• [Activity] Return, character for character, the rows starting at the line containing "Você está na" and ending at the line containing "Adicionar ao carrinho", including both of those lines. Leave out the pictures.

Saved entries
|---|

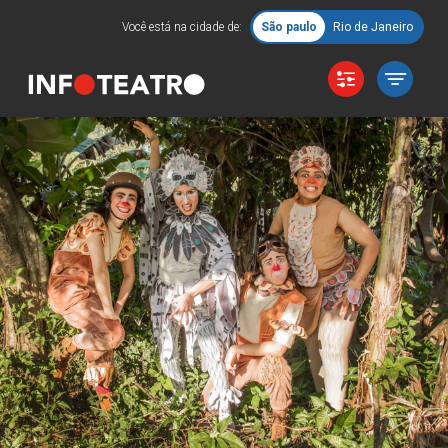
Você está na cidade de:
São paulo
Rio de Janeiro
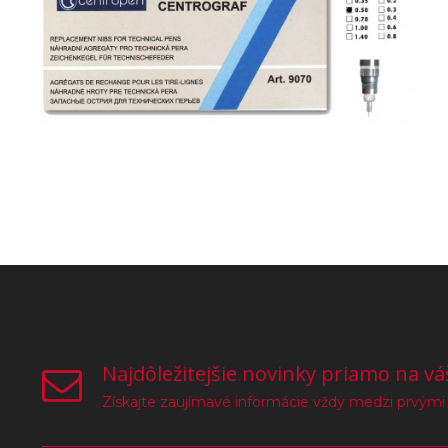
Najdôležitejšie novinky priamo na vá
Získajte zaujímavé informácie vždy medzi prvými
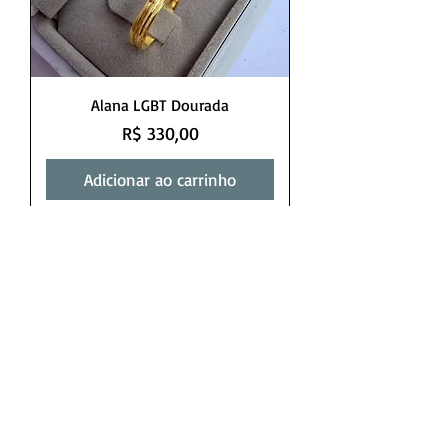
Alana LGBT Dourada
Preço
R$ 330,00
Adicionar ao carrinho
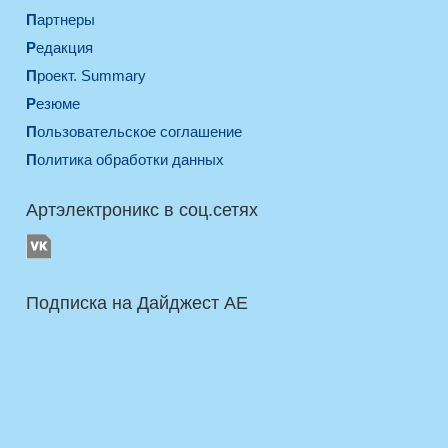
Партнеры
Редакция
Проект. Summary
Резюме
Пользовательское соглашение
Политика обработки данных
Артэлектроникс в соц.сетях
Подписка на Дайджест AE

|---|

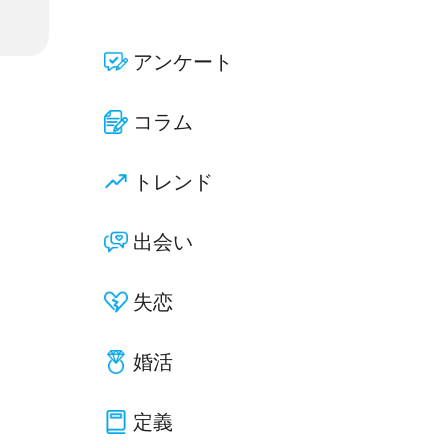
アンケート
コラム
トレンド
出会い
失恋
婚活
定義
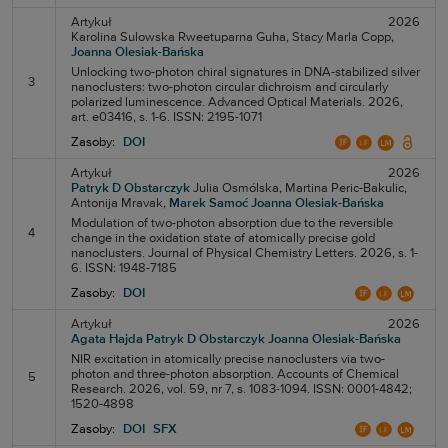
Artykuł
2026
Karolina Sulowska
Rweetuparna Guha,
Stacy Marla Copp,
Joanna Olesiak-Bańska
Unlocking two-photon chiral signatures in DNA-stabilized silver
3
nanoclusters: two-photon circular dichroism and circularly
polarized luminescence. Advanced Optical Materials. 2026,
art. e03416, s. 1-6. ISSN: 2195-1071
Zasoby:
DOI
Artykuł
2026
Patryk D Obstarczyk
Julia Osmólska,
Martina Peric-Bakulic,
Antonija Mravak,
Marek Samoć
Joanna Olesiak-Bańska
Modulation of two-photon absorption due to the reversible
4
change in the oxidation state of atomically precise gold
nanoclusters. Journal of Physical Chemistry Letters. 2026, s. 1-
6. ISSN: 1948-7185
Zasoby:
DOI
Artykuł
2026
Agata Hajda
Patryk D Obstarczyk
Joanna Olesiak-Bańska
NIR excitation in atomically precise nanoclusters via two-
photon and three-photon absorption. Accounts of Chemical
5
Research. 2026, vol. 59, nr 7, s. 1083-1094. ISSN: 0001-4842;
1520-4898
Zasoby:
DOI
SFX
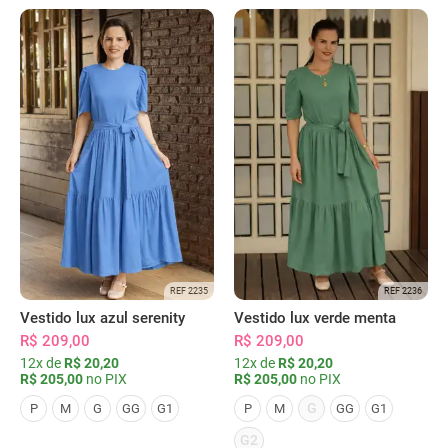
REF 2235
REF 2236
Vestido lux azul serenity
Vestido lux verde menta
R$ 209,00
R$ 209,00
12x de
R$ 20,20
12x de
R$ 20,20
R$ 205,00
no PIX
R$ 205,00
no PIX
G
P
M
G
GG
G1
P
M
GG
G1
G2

|---|

• [Written response]
Você está na cidade de:
São paulo
Rio de Janeiro
Najdôležitejšie novinky priamo na vá
Získajte zaujímavé informácie vždy medzi prvými
Alana LGBT Dourada
Preço
R$ 330,00
Adicionar ao carrinho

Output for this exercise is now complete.